In a city like New York, they have a fantastic pilot with a Canadian company called Flo, but their chargers are much larger and connect to the utility. Despite that, they’ve shown patterns of increasing utilization, indicating that people are adopting EVs because they now have a place to charge.
Molly Wood:
Could the toolkit standardize permitting requirements nationwide?
Tiya Gordon:
That's absolutely a future potential. Every city is different, but we can start to build a standard. Let's move out of this Wild West of charging.
The Society of Automotive Engineers (SAE) has already created a national standard for cables. Within that standard, there's a provision for a detachable cable.
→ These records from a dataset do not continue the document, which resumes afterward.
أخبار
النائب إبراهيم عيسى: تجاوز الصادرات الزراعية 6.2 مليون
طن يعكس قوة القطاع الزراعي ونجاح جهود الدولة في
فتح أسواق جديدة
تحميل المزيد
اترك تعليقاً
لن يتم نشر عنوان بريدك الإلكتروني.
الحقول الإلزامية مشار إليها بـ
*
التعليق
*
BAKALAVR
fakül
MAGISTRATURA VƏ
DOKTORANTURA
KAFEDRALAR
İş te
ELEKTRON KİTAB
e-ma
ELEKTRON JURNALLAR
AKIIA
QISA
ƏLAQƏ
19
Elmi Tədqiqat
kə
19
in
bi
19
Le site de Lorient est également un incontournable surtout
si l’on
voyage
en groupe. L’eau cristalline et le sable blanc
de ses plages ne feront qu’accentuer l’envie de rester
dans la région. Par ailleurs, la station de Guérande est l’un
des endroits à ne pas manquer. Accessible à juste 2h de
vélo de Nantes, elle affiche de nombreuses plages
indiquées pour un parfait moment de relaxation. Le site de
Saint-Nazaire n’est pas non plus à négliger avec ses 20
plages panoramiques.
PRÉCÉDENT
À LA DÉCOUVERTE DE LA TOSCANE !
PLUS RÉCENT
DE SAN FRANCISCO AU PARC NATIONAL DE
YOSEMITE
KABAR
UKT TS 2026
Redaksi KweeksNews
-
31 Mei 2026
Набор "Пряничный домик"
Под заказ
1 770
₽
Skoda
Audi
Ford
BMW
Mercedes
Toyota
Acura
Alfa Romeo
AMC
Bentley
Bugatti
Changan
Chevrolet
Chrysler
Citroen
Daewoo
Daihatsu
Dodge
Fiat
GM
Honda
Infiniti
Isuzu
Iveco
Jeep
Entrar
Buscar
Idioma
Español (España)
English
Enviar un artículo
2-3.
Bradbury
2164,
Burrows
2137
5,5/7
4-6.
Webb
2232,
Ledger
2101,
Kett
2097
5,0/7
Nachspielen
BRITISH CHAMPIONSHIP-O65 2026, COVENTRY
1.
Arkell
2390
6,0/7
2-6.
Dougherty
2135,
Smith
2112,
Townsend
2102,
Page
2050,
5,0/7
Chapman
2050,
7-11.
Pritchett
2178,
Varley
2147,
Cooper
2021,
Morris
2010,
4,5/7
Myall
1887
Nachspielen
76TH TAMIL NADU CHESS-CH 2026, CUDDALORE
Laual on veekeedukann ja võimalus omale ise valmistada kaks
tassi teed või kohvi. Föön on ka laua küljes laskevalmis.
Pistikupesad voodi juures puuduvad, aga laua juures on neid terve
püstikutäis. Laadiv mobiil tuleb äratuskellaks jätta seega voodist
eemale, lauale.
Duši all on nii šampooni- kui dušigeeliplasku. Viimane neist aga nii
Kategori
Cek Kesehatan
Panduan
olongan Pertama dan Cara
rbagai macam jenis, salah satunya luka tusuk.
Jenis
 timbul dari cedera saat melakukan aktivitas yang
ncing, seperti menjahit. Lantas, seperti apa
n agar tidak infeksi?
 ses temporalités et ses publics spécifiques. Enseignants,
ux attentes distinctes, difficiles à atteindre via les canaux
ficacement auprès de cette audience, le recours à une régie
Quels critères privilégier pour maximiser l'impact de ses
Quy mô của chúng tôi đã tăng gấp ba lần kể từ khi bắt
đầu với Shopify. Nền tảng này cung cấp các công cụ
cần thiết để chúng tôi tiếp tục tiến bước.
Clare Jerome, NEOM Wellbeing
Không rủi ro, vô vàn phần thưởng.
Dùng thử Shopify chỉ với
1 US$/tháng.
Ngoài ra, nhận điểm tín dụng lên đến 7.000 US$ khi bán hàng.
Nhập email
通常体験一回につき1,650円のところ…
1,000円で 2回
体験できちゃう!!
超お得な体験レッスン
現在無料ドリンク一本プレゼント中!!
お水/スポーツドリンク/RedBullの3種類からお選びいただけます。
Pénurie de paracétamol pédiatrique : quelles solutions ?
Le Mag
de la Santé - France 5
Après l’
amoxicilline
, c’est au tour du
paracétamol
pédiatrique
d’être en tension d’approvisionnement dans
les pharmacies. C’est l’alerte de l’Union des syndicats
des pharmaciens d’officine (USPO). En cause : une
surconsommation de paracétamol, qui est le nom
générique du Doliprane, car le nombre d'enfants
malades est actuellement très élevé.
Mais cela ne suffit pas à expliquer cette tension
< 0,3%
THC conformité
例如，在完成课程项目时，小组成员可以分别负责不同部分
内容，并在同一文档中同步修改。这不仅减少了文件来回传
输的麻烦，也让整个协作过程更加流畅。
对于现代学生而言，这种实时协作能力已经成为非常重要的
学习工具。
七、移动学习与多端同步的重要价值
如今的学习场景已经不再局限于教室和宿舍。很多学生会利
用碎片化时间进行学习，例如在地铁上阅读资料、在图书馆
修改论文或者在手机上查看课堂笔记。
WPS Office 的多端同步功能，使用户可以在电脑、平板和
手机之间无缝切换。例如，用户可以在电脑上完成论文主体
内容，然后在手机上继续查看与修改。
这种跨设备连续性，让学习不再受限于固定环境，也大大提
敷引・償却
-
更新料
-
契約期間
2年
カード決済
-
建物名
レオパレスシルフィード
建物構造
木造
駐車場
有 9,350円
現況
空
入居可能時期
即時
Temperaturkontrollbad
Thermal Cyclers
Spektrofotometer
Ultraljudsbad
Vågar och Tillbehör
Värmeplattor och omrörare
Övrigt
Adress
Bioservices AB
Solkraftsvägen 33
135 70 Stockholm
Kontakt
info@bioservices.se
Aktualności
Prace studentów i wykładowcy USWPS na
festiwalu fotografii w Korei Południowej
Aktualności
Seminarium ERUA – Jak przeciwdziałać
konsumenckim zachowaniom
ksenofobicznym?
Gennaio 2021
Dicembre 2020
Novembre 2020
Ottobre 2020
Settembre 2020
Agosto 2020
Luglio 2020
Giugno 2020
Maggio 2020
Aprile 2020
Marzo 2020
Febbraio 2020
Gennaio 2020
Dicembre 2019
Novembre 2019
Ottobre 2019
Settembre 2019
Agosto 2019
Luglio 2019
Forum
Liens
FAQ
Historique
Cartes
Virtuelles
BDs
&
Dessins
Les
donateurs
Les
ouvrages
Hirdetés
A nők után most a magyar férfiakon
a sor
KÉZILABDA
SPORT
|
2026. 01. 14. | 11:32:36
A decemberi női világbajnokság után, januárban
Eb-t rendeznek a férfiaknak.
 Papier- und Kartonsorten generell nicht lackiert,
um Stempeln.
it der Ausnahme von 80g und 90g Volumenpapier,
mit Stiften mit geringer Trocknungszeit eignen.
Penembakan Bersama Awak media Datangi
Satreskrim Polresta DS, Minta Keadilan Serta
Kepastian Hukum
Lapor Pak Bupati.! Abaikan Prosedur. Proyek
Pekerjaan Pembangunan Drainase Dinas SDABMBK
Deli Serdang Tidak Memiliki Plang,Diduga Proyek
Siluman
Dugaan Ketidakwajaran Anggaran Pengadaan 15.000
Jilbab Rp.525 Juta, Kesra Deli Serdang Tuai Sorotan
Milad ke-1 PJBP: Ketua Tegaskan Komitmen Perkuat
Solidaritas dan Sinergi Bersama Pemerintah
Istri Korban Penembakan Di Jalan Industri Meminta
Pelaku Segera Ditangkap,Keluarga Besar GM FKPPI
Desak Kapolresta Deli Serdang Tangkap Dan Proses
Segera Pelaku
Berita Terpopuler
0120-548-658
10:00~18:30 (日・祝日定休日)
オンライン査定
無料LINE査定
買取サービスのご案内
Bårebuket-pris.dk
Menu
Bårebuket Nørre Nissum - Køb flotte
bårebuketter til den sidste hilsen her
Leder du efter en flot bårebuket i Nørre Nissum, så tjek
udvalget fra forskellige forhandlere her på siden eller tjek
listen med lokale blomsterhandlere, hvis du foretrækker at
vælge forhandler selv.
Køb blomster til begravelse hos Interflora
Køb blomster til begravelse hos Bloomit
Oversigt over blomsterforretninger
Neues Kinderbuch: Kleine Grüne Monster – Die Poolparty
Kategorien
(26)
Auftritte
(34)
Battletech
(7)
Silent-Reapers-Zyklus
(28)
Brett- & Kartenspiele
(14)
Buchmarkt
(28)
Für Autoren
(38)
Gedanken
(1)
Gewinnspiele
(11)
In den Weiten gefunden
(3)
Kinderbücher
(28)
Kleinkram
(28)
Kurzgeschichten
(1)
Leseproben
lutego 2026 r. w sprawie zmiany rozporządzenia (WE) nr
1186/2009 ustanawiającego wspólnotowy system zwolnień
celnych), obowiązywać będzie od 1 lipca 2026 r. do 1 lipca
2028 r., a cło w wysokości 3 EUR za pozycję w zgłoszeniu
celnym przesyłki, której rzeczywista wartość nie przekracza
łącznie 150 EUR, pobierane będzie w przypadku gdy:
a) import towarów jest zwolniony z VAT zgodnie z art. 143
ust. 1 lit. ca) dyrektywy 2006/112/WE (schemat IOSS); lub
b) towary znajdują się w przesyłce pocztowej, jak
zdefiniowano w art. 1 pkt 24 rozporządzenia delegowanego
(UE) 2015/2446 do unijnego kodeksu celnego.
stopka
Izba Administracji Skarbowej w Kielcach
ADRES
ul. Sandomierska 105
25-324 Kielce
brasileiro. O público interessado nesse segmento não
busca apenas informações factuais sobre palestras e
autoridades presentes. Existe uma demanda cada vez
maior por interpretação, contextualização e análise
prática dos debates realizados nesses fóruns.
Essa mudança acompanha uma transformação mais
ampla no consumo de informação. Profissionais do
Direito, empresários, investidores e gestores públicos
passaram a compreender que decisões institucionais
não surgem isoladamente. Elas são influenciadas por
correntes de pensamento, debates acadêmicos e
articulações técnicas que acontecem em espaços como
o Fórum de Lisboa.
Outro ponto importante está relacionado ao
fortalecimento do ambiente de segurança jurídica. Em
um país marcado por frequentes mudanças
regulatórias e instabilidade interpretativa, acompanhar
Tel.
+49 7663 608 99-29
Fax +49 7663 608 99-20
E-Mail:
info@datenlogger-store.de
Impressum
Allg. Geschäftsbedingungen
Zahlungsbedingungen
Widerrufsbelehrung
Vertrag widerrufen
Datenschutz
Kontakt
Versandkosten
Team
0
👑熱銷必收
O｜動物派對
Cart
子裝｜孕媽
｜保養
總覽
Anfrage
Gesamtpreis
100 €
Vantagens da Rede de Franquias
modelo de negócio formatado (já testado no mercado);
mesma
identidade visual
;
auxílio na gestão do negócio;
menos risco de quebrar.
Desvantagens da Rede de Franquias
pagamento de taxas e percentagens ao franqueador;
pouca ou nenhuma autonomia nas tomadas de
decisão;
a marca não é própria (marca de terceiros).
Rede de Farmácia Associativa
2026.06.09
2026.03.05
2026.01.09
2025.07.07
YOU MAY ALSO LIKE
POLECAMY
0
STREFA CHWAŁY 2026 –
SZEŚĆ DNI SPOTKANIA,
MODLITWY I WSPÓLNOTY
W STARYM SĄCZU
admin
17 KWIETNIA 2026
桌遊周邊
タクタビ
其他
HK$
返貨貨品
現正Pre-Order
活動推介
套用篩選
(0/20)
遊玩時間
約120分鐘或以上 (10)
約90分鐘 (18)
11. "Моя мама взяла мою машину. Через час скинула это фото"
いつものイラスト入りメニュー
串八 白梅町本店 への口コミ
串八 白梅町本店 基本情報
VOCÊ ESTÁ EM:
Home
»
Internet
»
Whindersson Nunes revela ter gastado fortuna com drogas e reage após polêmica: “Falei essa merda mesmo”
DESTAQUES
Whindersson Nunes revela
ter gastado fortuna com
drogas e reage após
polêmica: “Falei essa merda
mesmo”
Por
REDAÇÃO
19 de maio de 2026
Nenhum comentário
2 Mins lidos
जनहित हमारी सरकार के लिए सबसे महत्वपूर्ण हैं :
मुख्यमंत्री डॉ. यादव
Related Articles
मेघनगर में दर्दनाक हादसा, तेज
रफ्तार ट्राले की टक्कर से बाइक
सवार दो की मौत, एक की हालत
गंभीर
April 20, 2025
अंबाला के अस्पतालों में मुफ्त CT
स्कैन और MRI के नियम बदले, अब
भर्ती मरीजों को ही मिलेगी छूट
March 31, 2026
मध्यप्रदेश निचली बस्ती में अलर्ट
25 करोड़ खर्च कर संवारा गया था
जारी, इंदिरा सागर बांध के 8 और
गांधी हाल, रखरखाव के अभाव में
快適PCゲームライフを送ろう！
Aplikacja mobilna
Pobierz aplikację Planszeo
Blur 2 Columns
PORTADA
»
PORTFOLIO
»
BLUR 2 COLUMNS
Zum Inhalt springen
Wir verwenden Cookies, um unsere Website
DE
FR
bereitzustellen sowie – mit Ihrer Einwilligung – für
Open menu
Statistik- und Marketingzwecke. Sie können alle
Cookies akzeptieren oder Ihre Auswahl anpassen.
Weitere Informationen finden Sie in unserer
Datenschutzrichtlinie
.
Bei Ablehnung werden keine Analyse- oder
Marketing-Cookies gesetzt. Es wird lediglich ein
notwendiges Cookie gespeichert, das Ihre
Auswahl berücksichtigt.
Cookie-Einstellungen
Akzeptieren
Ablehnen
So we're moving toward the NACS standard (the Tesla standard).
We also need a standard for regulatory and permitting requirements, just like for cables.
Molly Wood:
Last nuts and bolts question: how many vehicles can plug into an individual charger?
Tiya Gordon:
Right now, our first model is a single port for one car per charger. We'll develop multi-port chargers later. The cable locks on both ends during charging to prevent tampering.
Molly Wood:
Is the cable proprietary?
Tiya Gordon:
No, we buy these cables just like in the EU and UK, and we give them to drivers. It's a stopgap until vehicle manufacturers start putting Level 2 cables in cars like they do in Europe.
But you still need to use the It's Electric app or RFID card to charge, so not just anyone can use the chargers.
Molly Wood:
Right. So there’s a bit of control.
Tiya Gordon:
Exactly. And we designed the charger to be modular like Legos. If there's an upgrade in the future, like tap-to-pay, we can pop our new model on without disturbing the subgrade component.
We don't want to be the company with chargers that are down. If a charger breaks, we can replace it in 48 hours because we work with ChargerHelp.
Molly Wood:
Do you get paid via charging fees from consumers?
Tiya Gordon:
Yes. Our revenue is from the money we earn from drivers who park and charge. We pay back the utility, and there's a small markup for profit.
We give our chargers away for free to cities and buildings because we're a climate tech company and our goal is to advance EV adoption.
Molly Wood:
Tiya Gordon from It's Electric, thank you so much for the time. This is amazing.
Tiya Gordon:
Thank you, Molly.
Molly Wood Voice-Over:
That's it for this episode of Everybody in the Pool. Thank you so much for listening.